A common use case for Simics with SystemC is to use Simics to provide a fast model of a platform, while SystemC is used to write detailed timing models of some piece of hardware. The new SystemC library makes it easier to support this kind of simulator integration and mixed-level setups, making Simics models useful for tasks in hardware design and validation.
Simics 5 offers improved debugging of Simics and Simics models. Debugging a Simics process works in Eclipse as well as from the command-line. Using a customized version of gdb, there is debugger support for Simics DML, including inspecting the types and values of DML variables and setting breakpoints and stepping through DML source code. As always, debugging Simics supports models and extensions written in C and C++. Python code debugging is supported using PyDev. The screenshot below shows an example of debugging a Simics DML model in Eclipse.
New Installer
Starting with Simics 5, Simics installation will use the Wind River installer used by all other Wind River products. This brings a new level of convenience to Simics installation – with the Wind River installer, all you need to do is to download a single installer file, and that will in turn download and install all other parts of the product. Users no longer need to know the particular packages that they should download, nor install each package manually.

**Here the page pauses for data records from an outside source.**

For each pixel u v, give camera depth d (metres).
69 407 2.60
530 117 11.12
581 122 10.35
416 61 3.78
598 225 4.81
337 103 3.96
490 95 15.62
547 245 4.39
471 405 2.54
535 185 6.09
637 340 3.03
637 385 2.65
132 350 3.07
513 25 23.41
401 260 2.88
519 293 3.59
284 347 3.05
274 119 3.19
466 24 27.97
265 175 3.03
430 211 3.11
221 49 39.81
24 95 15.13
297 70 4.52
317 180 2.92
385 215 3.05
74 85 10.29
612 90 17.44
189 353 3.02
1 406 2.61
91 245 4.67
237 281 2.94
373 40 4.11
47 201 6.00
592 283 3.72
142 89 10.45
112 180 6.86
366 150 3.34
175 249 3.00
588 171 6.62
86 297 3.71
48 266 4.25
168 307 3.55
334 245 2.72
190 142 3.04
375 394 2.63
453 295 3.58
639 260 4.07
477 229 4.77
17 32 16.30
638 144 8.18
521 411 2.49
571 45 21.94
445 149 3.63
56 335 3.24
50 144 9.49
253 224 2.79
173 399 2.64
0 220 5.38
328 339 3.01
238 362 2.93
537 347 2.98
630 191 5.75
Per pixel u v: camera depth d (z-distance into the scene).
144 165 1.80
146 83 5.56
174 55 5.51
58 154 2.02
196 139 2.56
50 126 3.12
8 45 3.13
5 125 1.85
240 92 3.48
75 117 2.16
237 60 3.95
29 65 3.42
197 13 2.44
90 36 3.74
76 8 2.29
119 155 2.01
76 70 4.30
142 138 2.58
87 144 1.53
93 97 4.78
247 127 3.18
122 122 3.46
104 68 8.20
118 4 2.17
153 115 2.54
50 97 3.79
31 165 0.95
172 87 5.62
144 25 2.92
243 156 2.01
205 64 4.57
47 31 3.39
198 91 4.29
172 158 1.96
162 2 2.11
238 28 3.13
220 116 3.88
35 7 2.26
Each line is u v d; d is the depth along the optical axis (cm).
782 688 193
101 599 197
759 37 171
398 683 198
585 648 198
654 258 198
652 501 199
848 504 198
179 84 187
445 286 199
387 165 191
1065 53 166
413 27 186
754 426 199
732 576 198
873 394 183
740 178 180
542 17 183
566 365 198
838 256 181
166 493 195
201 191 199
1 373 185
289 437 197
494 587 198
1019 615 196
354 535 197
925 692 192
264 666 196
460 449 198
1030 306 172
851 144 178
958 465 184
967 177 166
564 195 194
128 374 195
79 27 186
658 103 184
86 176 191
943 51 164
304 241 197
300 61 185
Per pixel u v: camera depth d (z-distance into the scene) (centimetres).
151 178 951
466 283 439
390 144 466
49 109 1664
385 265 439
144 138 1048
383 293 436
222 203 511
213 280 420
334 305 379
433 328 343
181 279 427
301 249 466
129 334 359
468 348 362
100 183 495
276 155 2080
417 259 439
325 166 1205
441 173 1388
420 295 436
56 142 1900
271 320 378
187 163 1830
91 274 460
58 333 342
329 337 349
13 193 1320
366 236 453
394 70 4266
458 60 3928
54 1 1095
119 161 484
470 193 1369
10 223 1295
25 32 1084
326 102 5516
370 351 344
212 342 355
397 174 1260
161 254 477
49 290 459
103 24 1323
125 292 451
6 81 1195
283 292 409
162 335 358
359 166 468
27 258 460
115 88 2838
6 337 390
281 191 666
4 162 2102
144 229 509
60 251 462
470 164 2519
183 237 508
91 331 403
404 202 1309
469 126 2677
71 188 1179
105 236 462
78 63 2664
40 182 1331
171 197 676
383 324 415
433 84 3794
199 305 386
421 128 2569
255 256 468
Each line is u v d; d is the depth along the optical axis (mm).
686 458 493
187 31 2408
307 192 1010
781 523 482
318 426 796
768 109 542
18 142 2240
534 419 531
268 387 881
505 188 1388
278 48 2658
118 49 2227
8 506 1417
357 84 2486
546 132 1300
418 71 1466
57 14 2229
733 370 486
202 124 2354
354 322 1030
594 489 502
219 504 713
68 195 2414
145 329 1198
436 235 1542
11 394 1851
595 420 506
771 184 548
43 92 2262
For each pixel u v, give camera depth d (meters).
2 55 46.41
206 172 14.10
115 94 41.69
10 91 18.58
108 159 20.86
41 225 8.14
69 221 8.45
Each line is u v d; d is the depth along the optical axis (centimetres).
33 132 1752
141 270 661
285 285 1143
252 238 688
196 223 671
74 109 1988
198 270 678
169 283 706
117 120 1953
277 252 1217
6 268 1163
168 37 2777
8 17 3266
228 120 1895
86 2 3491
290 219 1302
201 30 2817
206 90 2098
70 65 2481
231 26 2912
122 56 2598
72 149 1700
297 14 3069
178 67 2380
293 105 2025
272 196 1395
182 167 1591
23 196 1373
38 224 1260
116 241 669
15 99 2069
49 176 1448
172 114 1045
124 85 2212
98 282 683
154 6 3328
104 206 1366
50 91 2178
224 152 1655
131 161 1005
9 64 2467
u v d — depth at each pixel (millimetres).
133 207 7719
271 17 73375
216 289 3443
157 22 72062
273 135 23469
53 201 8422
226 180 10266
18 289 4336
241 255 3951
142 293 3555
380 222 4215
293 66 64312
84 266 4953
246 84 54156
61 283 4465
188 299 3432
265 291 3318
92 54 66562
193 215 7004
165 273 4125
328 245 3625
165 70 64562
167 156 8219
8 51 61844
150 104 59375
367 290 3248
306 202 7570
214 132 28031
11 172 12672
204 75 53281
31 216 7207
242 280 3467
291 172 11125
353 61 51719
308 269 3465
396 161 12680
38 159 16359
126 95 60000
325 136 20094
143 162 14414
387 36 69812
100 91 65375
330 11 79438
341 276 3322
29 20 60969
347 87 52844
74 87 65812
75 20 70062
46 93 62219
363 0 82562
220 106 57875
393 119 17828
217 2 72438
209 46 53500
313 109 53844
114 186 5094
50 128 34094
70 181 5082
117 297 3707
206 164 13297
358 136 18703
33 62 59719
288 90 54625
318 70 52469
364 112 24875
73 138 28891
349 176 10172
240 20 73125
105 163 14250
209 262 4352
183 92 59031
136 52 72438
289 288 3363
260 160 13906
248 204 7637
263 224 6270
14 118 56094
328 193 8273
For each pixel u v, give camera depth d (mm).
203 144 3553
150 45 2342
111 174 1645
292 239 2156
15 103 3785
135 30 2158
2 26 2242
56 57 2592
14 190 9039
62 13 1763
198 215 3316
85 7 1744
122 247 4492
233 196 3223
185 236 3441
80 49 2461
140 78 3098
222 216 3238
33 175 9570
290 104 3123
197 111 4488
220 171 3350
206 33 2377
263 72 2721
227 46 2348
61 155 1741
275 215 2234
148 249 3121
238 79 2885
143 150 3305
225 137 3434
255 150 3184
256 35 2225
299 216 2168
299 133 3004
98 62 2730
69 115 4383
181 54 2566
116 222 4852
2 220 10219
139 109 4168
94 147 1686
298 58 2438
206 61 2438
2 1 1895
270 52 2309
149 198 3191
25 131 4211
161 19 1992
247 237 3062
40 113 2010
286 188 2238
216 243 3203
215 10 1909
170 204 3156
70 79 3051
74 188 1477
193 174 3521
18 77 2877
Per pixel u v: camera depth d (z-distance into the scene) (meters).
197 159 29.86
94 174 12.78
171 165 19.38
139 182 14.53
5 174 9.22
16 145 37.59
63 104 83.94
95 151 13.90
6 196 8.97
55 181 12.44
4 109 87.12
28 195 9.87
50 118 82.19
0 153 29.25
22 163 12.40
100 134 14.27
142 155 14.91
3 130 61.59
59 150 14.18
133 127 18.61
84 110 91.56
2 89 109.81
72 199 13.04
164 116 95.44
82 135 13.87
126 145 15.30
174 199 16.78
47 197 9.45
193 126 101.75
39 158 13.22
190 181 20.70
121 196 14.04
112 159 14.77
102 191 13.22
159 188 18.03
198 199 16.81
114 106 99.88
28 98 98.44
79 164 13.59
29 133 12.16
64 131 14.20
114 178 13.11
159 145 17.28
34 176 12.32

The Wind River installer fully supports offline installations as well, since we know that our customers often need to be able to download and install Simics into installations that are truly offline.
Eclipse GUI Improvements
Simics Eclipse has been updated to Eclipse 4.4, and Simics Eclipse now has a Log view that displays log messages from the simulated target system. This makes it easier to peruse the log messages that Simics emits during a run, and keeps the Simics command-line interface interaction cleaner, as can be seen in the screenshot below. It is also easier to read the logs when displayed in a structured table.
Summary
Simics 5 builds on the existing feature set of Simics, improving performance, making Simics easier to install and use, and adding collaboration and automation features. We have added features to make it easier to get value out of Simics, in particular for supporting Agile methods and continuous practices.